For the felonies O’Quinn faces, the first step to figure out is who started the altercation, Chavis said.
“Who’s the aggressor — that’s what you’re always looking at when talking about criminal law,” she said.
The incident occurred just after 6:45 p.m., when protesters were walking north on one of Elizabeth City’s main roads, Ehringhaus Street. Police were escorting protesters in the front and back but were not blocking side streets. One officer was blocking Griffin Street, where O’Quinn was parked, but pulled forward as protesters approached.
One video posted to Twitter starts nine seconds before O’Quinn hits Lindsey and another protester, Michelle Morris.

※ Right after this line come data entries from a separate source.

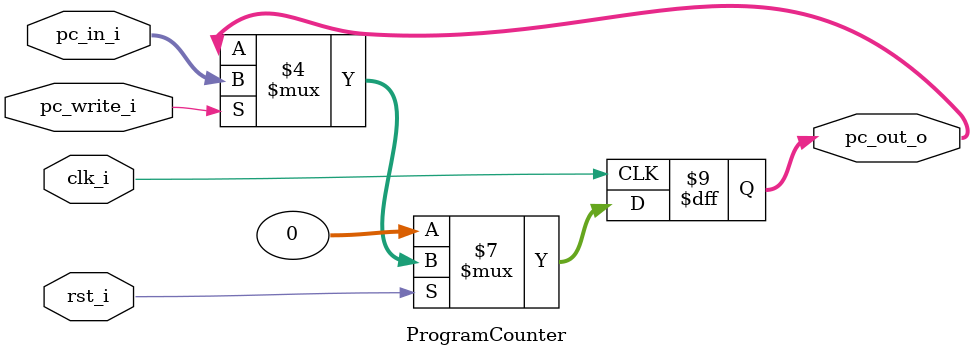
<source format=v>

module ProgramCounter(
    clk_i,
	rst_i,
	pc_write_i,
	pc_in_i,
	pc_out_o
	);
     
//I/O ports
input           clk_i;
input	        rst_i;
input	        pc_write_i;
input  [32-1:0] pc_in_i;
output [32-1:0] pc_out_o;
 
//Internal Signals
reg    [32-1:0] pc_out_o;
 
//Parameter

    
//Main function
always @(posedge clk_i) begin
    if(~rst_i)
	    pc_out_o <= 0;
	else begin
		if (pc_write_i)
	    	pc_out_o <= pc_in_i;
		else
	    	pc_out_o <= pc_out_o;
	end
end

endmodule
</source>
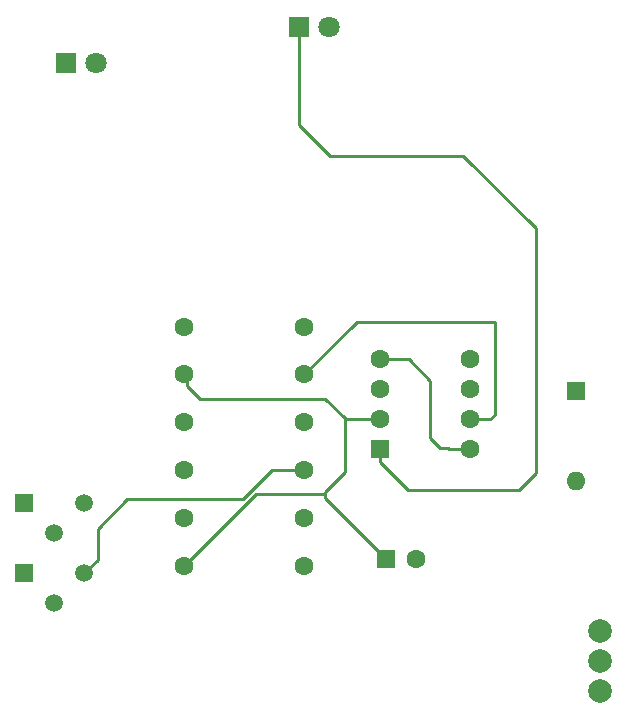
<source format=gbr>
%TF.GenerationSoftware,KiCad,Pcbnew,9.0.6*%
%TF.CreationDate,2025-11-30T13:40:04+01:00*%
%TF.ProjectId,Pinguin,50696e67-7569-46e2-9e6b-696361645f70,rev?*%
%TF.SameCoordinates,Original*%
%TF.FileFunction,Copper,L1,Top*%
%TF.FilePolarity,Positive*%
%FSLAX46Y46*%
G04 Gerber Fmt 4.6, Leading zero omitted, Abs format (unit mm)*
G04 Created by KiCad (PCBNEW 9.0.6) date 2025-11-30 13:40:04*
%MOMM*%
%LPD*%
G01*
G04 APERTURE LIST*
G04 Aperture macros list*
%AMRoundRect*
0 Rectangle with rounded corners*
0 $1 Rounding radius*
0 $2 $3 $4 $5 $6 $7 $8 $9 X,Y pos of 4 corners*
0 Add a 4 corners polygon primitive as box body*
4,1,4,$2,$3,$4,$5,$6,$7,$8,$9,$2,$3,0*
0 Add four circle primitives for the rounded corners*
1,1,$1+$1,$2,$3*
1,1,$1+$1,$4,$5*
1,1,$1+$1,$6,$7*
1,1,$1+$1,$8,$9*
0 Add four rect primitives between the rounded corners*
20,1,$1+$1,$2,$3,$4,$5,0*
20,1,$1+$1,$4,$5,$6,$7,0*
20,1,$1+$1,$6,$7,$8,$9,0*
20,1,$1+$1,$8,$9,$2,$3,0*%
G04 Aperture macros list end*
%TA.AperFunction,ComponentPad*%
%ADD10RoundRect,0.250000X-0.550000X-0.550000X0.550000X-0.550000X0.550000X0.550000X-0.550000X0.550000X0*%
%TD*%
%TA.AperFunction,ComponentPad*%
%ADD11C,1.600000*%
%TD*%
%TA.AperFunction,ComponentPad*%
%ADD12C,2.000000*%
%TD*%
%TA.AperFunction,ComponentPad*%
%ADD13R,1.500000X1.500000*%
%TD*%
%TA.AperFunction,ComponentPad*%
%ADD14C,1.500000*%
%TD*%
%TA.AperFunction,ComponentPad*%
%ADD15R,1.600000X1.600000*%
%TD*%
%TA.AperFunction,ComponentPad*%
%ADD16O,1.600000X1.600000*%
%TD*%
%TA.AperFunction,ComponentPad*%
%ADD17R,1.800000X1.800000*%
%TD*%
%TA.AperFunction,ComponentPad*%
%ADD18C,1.800000*%
%TD*%
%TA.AperFunction,Conductor*%
%ADD19C,0.250000*%
%TD*%
G04 APERTURE END LIST*
D10*
%TO.P,NE555,1,GND*%
%TO.N,Net-(D1-K)*%
X113800000Y-102250000D03*
D11*
%TO.P,NE555,2,TR*%
%TO.N,Net-(D3-K)*%
X113800000Y-99710000D03*
%TO.P,NE555,3,Q*%
%TO.N,unconnected-(U1-Q-Pad3)*%
X113800000Y-97170000D03*
%TO.P,NE555,4,R*%
%TO.N,Net-(S1-E)*%
X113800000Y-94630000D03*
%TO.P,NE555,5,CV*%
%TO.N,unconnected-(U1-CV-Pad5)*%
X121420000Y-94630000D03*
%TO.P,NE555,6,THR*%
%TO.N,Net-(D3-K)*%
X121420000Y-97170000D03*
%TO.P,NE555,7,DIS*%
%TO.N,Net-(D3-A)*%
X121420000Y-99710000D03*
%TO.P,NE555,8,VCC*%
%TO.N,Net-(S1-E)*%
X121420000Y-102250000D03*
%TD*%
D12*
%TO.P,S1,1,A*%
%TO.N,Net-(S1-A-Pad1)*%
X132450000Y-122700000D03*
%TO.P,S1,2,E*%
%TO.N,Net-(S1-E)*%
X132450000Y-120160000D03*
%TO.P,S1,3,A*%
%TO.N,unconnected-(S1-A-Pad3)*%
X132450000Y-117620000D03*
%TD*%
D11*
%TO.P,R7,1*%
%TO.N,Net-(D3-K)*%
X97220000Y-95900000D03*
%TO.P,R7,2*%
%TO.N,Net-(D3-A)*%
X107380000Y-95900000D03*
%TD*%
%TO.P,R6,1*%
%TO.N,Net-(S1-E)*%
X97220000Y-99950000D03*
%TO.P,R6,2*%
%TO.N,Net-(Q2-C)*%
X107380000Y-99950000D03*
%TD*%
%TO.P,R5,1*%
%TO.N,Net-(S1-E)*%
X97220000Y-104000000D03*
%TO.P,R5,2*%
%TO.N,Net-(Q1-C)*%
X107380000Y-104000000D03*
%TD*%
%TO.P,R4,1*%
%TO.N,Net-(Q1-B)*%
X97220000Y-108050000D03*
%TO.P,R4,2*%
%TO.N,Net-(D1-K)*%
X107380000Y-108050000D03*
%TD*%
%TO.P,R3,1*%
%TO.N,Net-(D3-K)*%
X97220000Y-112100000D03*
%TO.P,R3,2*%
%TO.N,Net-(Q1-B)*%
X107380000Y-112100000D03*
%TD*%
%TO.P,R1off1,1*%
%TO.N,Net-(S1-E)*%
X97220000Y-91850000D03*
%TO.P,R1off1,2*%
%TO.N,Net-(D3-A)*%
X107380000Y-91850000D03*
%TD*%
D13*
%TO.P,Q2,1,E*%
%TO.N,Net-(D1-A)*%
X83650000Y-106800000D03*
D14*
%TO.P,Q2,2,B*%
%TO.N,Net-(Q1-C)*%
X86190000Y-109340000D03*
%TO.P,Q2,3,C*%
%TO.N,Net-(Q2-C)*%
X88730000Y-106800000D03*
%TD*%
D13*
%TO.P,Q1,1,E*%
%TO.N,Net-(D1-K)*%
X83650000Y-112742385D03*
D14*
%TO.P,Q1,2,B*%
%TO.N,Net-(Q1-B)*%
X86190000Y-115282385D03*
%TO.P,Q1,3,C*%
%TO.N,Net-(Q1-C)*%
X88730000Y-112742385D03*
%TD*%
D15*
%TO.P,1N4148,1,K*%
%TO.N,Net-(D3-K)*%
X130400000Y-97300000D03*
D16*
%TO.P,1N4148,2,A*%
%TO.N,Net-(D3-A)*%
X130400000Y-104920000D03*
%TD*%
D17*
%TO.P,D2,1,K*%
%TO.N,Net-(D1-K)*%
X87250000Y-69500000D03*
D18*
%TO.P,D2,2,A*%
%TO.N,Net-(D1-A)*%
X89790000Y-69500000D03*
%TD*%
D17*
%TO.P,D1,1,K*%
%TO.N,Net-(D1-K)*%
X106950000Y-66500000D03*
D18*
%TO.P,D1,2,A*%
%TO.N,Net-(D1-A)*%
X109490000Y-66500000D03*
%TD*%
D10*
%TO.P,C1,1*%
%TO.N,Net-(D3-K)*%
X114350000Y-111550000D03*
D11*
%TO.P,C1,2*%
%TO.N,Net-(D1-K)*%
X116850000Y-111550000D03*
%TD*%
D19*
%TO.N,Net-(D1-K)*%
X106950000Y-74750000D02*
X106950000Y-66500000D01*
X109575000Y-77375000D02*
X106950000Y-74750000D01*
X120875000Y-77375000D02*
X109575000Y-77375000D01*
X127000000Y-83500000D02*
X120875000Y-77375000D01*
X127000000Y-104275000D02*
X127000000Y-83500000D01*
X125600000Y-105675000D02*
X127000000Y-104275000D01*
X125575000Y-105650000D02*
X125600000Y-105675000D01*
X116175000Y-105650000D02*
X125575000Y-105650000D01*
X113800000Y-103275000D02*
X116175000Y-105650000D01*
X113800000Y-102250000D02*
X113800000Y-103275000D01*
%TO.N,Net-(D3-A)*%
X123525000Y-99325000D02*
X123140000Y-99710000D01*
X123525000Y-91425000D02*
X123525000Y-99325000D01*
X123140000Y-99710000D02*
X121420000Y-99710000D01*
X111855000Y-91425000D02*
X123525000Y-91425000D01*
X107380000Y-95900000D02*
X111855000Y-91425000D01*
%TO.N,Net-(D3-K)*%
X109175000Y-106375000D02*
X109175000Y-106000000D01*
X114350000Y-111550000D02*
X109175000Y-106375000D01*
X110850000Y-104175000D02*
X110850000Y-99625000D01*
X103320000Y-106000000D02*
X109175000Y-106000000D01*
X97220000Y-112100000D02*
X103320000Y-106000000D01*
X109175000Y-106000000D02*
X109175000Y-105850000D01*
X110850000Y-99625000D02*
X109175000Y-97950000D01*
X109175000Y-105850000D02*
X110850000Y-104175000D01*
X97475000Y-96850000D02*
X97475000Y-96155000D01*
X97500000Y-96850000D02*
X97475000Y-96850000D01*
X98600000Y-97950000D02*
X97500000Y-96850000D01*
X109175000Y-97950000D02*
X98600000Y-97950000D01*
X97475000Y-96155000D02*
X97220000Y-95900000D01*
X110935000Y-99710000D02*
X110850000Y-99625000D01*
X113800000Y-99710000D02*
X110935000Y-99710000D01*
%TO.N,Net-(Q1-C)*%
X89900000Y-108950000D02*
X89900000Y-111572385D01*
X92425000Y-106425000D02*
X89900000Y-108950000D01*
X89900000Y-111572385D02*
X88730000Y-112742385D01*
X102225000Y-106425000D02*
X92425000Y-106425000D01*
X107380000Y-104000000D02*
X104650000Y-104000000D01*
X104650000Y-104000000D02*
X102225000Y-106425000D01*
%TO.N,Net-(S1-E)*%
X118075000Y-101275000D02*
X118925000Y-102125000D01*
X118075000Y-96425000D02*
X118075000Y-101275000D01*
X119525000Y-102125000D02*
X119650000Y-102250000D01*
X119650000Y-102250000D02*
X121420000Y-102250000D01*
X118925000Y-102125000D02*
X119525000Y-102125000D01*
X116275000Y-94625000D02*
X118075000Y-96425000D01*
X116270000Y-94630000D02*
X116275000Y-94625000D01*
X113800000Y-94630000D02*
X116270000Y-94630000D01*
%TD*%
M02*

</source>
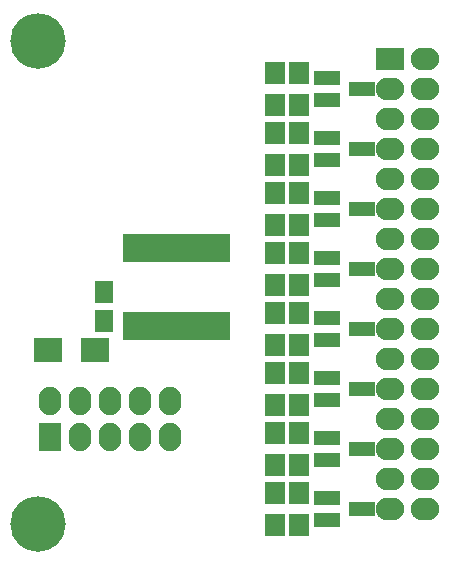
<source format=gbr>
G04 #@! TF.FileFunction,Soldermask,Bot*
%FSLAX46Y46*%
G04 Gerber Fmt 4.6, Leading zero omitted, Abs format (unit mm)*
G04 Created by KiCad (PCBNEW 4.0.4-stable) date 12/22/16 08:10:22*
%MOMM*%
%LPD*%
G01*
G04 APERTURE LIST*
%ADD10C,0.100000*%
%ADD11O,2.400000X1.900000*%
%ADD12R,2.400000X1.900000*%
%ADD13O,1.900000X2.400000*%
%ADD14R,1.900000X2.400000*%
%ADD15R,1.650000X1.900000*%
%ADD16R,2.400000X2.000000*%
%ADD17R,0.800000X2.400000*%
%ADD18R,2.300000X1.200000*%
%ADD19R,1.700000X1.900000*%
%ADD20C,4.700000*%
G04 APERTURE END LIST*
D10*
D11*
X143768000Y-143256000D03*
X146808000Y-143256000D03*
X143768000Y-138176000D03*
X146808000Y-138176000D03*
X146808000Y-140716000D03*
X143768000Y-140716000D03*
X143768000Y-135636000D03*
X146808000Y-135636000D03*
X146808000Y-133096000D03*
X143768000Y-133096000D03*
X143768000Y-130556000D03*
X146808000Y-130556000D03*
X146808000Y-128016000D03*
X143768000Y-128016000D03*
X143768000Y-125476000D03*
X146808000Y-125476000D03*
X146808000Y-122936000D03*
X143768000Y-122936000D03*
X143768000Y-120396000D03*
X146808000Y-120396000D03*
X146808000Y-117856000D03*
X143768000Y-117856000D03*
X143768000Y-115316000D03*
X146808000Y-115316000D03*
X146808000Y-112776000D03*
X143768000Y-112776000D03*
D12*
X143768000Y-105156000D03*
D11*
X146808000Y-105156000D03*
X143768000Y-107696000D03*
X146808000Y-107696000D03*
X143768000Y-110236000D03*
X146808000Y-110236000D03*
D13*
X125222000Y-137156000D03*
X125222000Y-134116000D03*
X122682000Y-134116000D03*
X122682000Y-137156000D03*
D14*
X115062000Y-137156000D03*
D13*
X115062000Y-134116000D03*
X117602000Y-137156000D03*
X117602000Y-134116000D03*
X120142000Y-137156000D03*
X120142000Y-134116000D03*
D15*
X119634000Y-127361000D03*
X119634000Y-124861000D03*
D16*
X118840000Y-129794000D03*
X114840000Y-129794000D03*
D17*
X121505000Y-121160000D03*
X129955000Y-127760000D03*
X122155000Y-121160000D03*
X122805000Y-121160000D03*
X123455000Y-121160000D03*
X124105000Y-121160000D03*
X124755000Y-121160000D03*
X125405000Y-121160000D03*
X126055000Y-121160000D03*
X126705000Y-121160000D03*
X127355000Y-121160000D03*
X128005000Y-121160000D03*
X128655000Y-121160000D03*
X129305000Y-121160000D03*
X129955000Y-121160000D03*
X129305000Y-127760000D03*
X128655000Y-127760000D03*
X128005000Y-127760000D03*
X127355000Y-127760000D03*
X126705000Y-127760000D03*
X126055000Y-127760000D03*
X125405000Y-127760000D03*
X124755000Y-127760000D03*
X124105000Y-127760000D03*
X123455000Y-127760000D03*
X122805000Y-127760000D03*
X122155000Y-127760000D03*
X121505000Y-127760000D03*
D18*
X138454000Y-108646000D03*
X138454000Y-106746000D03*
X141454000Y-107696000D03*
X138454000Y-113726000D03*
X138454000Y-111826000D03*
X141454000Y-112776000D03*
X138454000Y-118806000D03*
X138454000Y-116906000D03*
X141454000Y-117856000D03*
X138454000Y-123886000D03*
X138454000Y-121986000D03*
X141454000Y-122936000D03*
X138454000Y-128966000D03*
X138454000Y-127066000D03*
X141454000Y-128016000D03*
X138454000Y-134046000D03*
X138454000Y-132146000D03*
X141454000Y-133096000D03*
X138454000Y-139126000D03*
X138454000Y-137226000D03*
X141454000Y-138176000D03*
X138454000Y-144206000D03*
X138454000Y-142306000D03*
X141454000Y-143256000D03*
D19*
X134112000Y-109046000D03*
X134112000Y-106346000D03*
X136144000Y-109046000D03*
X136144000Y-106346000D03*
X134112000Y-114126000D03*
X134112000Y-111426000D03*
X136144000Y-114126000D03*
X136144000Y-111426000D03*
X134112000Y-119206000D03*
X134112000Y-116506000D03*
X136144000Y-119206000D03*
X136144000Y-116506000D03*
X134112000Y-124286000D03*
X134112000Y-121586000D03*
X136144000Y-124286000D03*
X136144000Y-121586000D03*
X134112000Y-129366000D03*
X134112000Y-126666000D03*
X136144000Y-129366000D03*
X136144000Y-126666000D03*
X134112000Y-134446000D03*
X134112000Y-131746000D03*
X136144000Y-134446000D03*
X136144000Y-131746000D03*
X134112000Y-139526000D03*
X134112000Y-136826000D03*
X136144000Y-139526000D03*
X136144000Y-136826000D03*
X134112000Y-144606000D03*
X134112000Y-141906000D03*
X136144000Y-144606000D03*
X136144000Y-141906000D03*
D20*
X114046000Y-144526000D03*
X114046000Y-103632000D03*
M02*

</source>
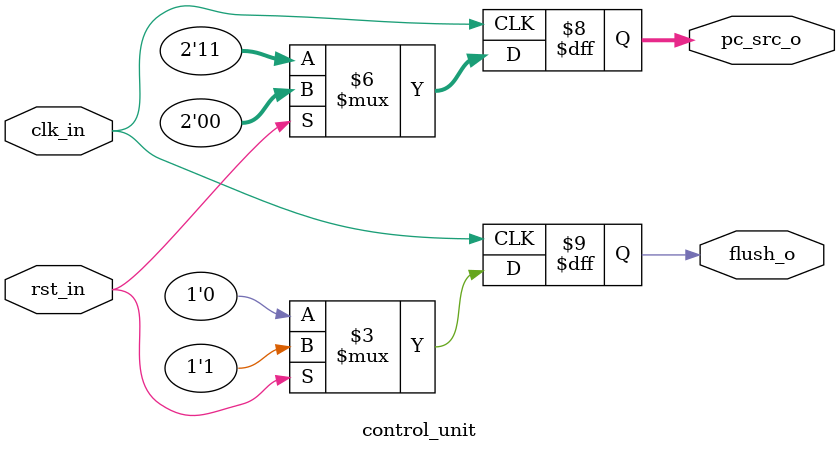
<source format=v>
module control_unit(
  					input clk_in,
 				    input rst_in,
  					output reg [1:0]pc_src_o,
  					output reg flush_o		
					);
  always @ (posedge clk_in)
     begin 
      if(rst_in)
        begin
        pc_src_o<=2'b00;
        flush_o<=1;
        end
      else 
        begin
        pc_src_o<=2'b11;
        flush_o<=0;
        end
    end 
endmodule

</source>
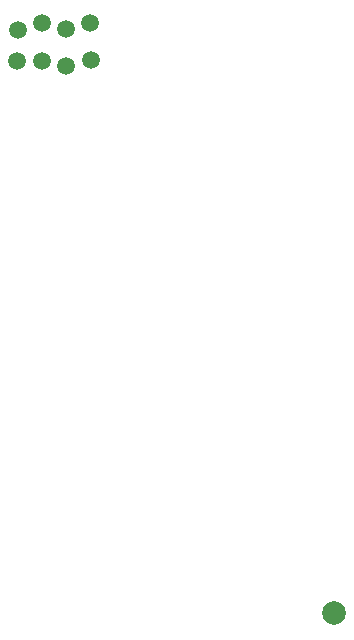
<source format=gbr>
%TF.GenerationSoftware,KiCad,Pcbnew,7.0.7*%
%TF.CreationDate,2023-10-06T13:44:46-06:00*%
%TF.ProjectId,pico_flatflex,7069636f-5f66-46c6-9174-666c65782e6b,rev?*%
%TF.SameCoordinates,Original*%
%TF.FileFunction,Soldermask,Bot*%
%TF.FilePolarity,Negative*%
%FSLAX46Y46*%
G04 Gerber Fmt 4.6, Leading zero omitted, Abs format (unit mm)*
G04 Created by KiCad (PCBNEW 7.0.7) date 2023-10-06 13:44:46*
%MOMM*%
%LPD*%
G01*
G04 APERTURE LIST*
%ADD10C,1.500000*%
%ADD11C,2.000000*%
G04 APERTURE END LIST*
D10*
%TO.C,REF\u002A\u002A*%
X22047200Y-98653600D03*
%TD*%
%TO.C,REF\u002A\u002A*%
X28194000Y-95504000D03*
%TD*%
%TO.C,REF\u002A\u002A*%
X26162000Y-95961200D03*
%TD*%
%TO.C,REF\u002A\u002A*%
X24130000Y-98653600D03*
%TD*%
%TO.C,REF\u002A\u002A*%
X22098000Y-96088200D03*
%TD*%
%TO.C,REF\u002A\u002A*%
X28244800Y-98628200D03*
%TD*%
D11*
%TO.C,REF\u002A\u002A*%
X48895000Y-145415000D03*
%TD*%
D10*
%TO.C,REF\u002A\u002A*%
X24130000Y-95504000D03*
%TD*%
%TO.C,REF\u002A\u002A*%
X26162000Y-99136200D03*
%TD*%
M02*

</source>
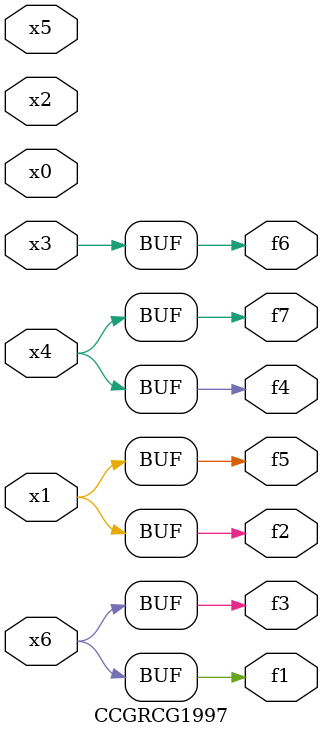
<source format=v>
module CCGRCG1997(
	input x0, x1, x2, x3, x4, x5, x6,
	output f1, f2, f3, f4, f5, f6, f7
);
	assign f1 = x6;
	assign f2 = x1;
	assign f3 = x6;
	assign f4 = x4;
	assign f5 = x1;
	assign f6 = x3;
	assign f7 = x4;
endmodule

</source>
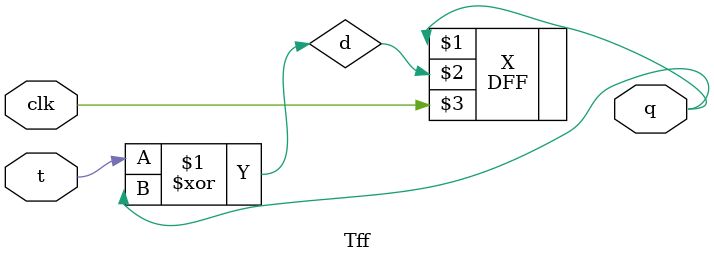
<source format=v>
`include "DFF.v"
module Tff(t,clk,q);
  output q;
  input t,clk;
  wire d;
  assign d=t^q;
  DFF X (q,d,clk);
endmodule

</source>
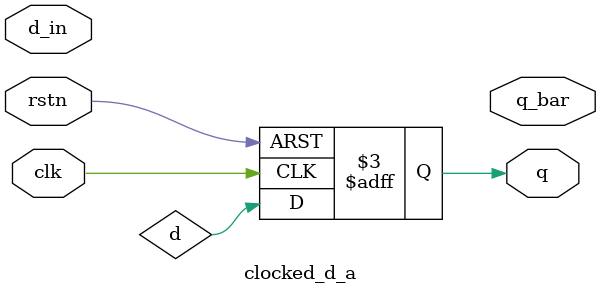
<source format=v>
module clocked_d_a(input d_in,  
              input rstn,  
              input clk,  
              output reg q,q_bar);  
  
    always @ (posedge clk or negedge rstn)  
       if (!rstn)  
          q <= 0;
			 
       else  
          q <= d;  

endmodule  
</source>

They and other protesters were exchanging words with O’Quinn, Lindsey said. The comments cannot be heard on video. Lindsey has not described specific threats or epithets from O’Quinn, though she said O’Quinn used broadly threatening language.
These kinds of exchanges, though often unpleasant, are protected by the First Amendment, Chavis said. A prosecutor looks for who made the first physical move that could put others in danger, she said.
The video shows O’Quinn drive toward the protesters, slow down briefly while protesters in the car’s path bang on the hood of the car, then drive through them.
A series of videos from another protester shows O’Quinn driving past several other protesters before being cut off by a protester on a bicycle, whom she hit but did not knock over. Protesters then surrounded O’Quinn’s car and police intervened, the videos show. O’Quinn then drove farther before being stopped and arrested.
Hate crime reporting
Per the FBI’s Uniform Crime Reporting Program, a national data reporting system, law enforcement agencies across the state reported 140 hate crimes to the FBI in 2019, the most reported to the FBI in a single year in the available data back to 1996. No hate crimes were reported to the federal government by Elizabeth City or Pasquotank County from 2015-19, the most recent five years of available data.
In 2019, participating law enforcement agencies across the country reported a total of 7,314 hate crime incidents to the FBI, affecting 8,812 victims.
But these numbers are almost certainly vast undercounts, according to research from the Bureau of Justice Statistics, which “collects data on nonfatal crimes both reported and not reported to police.” The bureau’s National Crime Victimization Survey estimated 250,000 hate crimes on average in the United States per year from 2004-15.
Barriers exist to reporting hate crimes at every stage, Chavis said, from people reporting hate crimes to law enforcement investigating the crimes to being able to prove the motivation for the crimes and successful prosecution.
Hate crime reporting is also voluntary, she said, and many law enforcement agencies do not report their numbers to the FBI.
Reporting and prosecuting hate crimes is important, Chavis said. For one, it can act as a deterrent against similar acts, she said.
Due to their nature, hate crimes also impact more people than the specific victims of the offense.
“When you have a crime based on this type of bias, the crime reverberates throughout the entire community,” Chavis said. “I mean, I can imagine that, with the tension and the events in Elizabeth City, that Black residents are on edge.”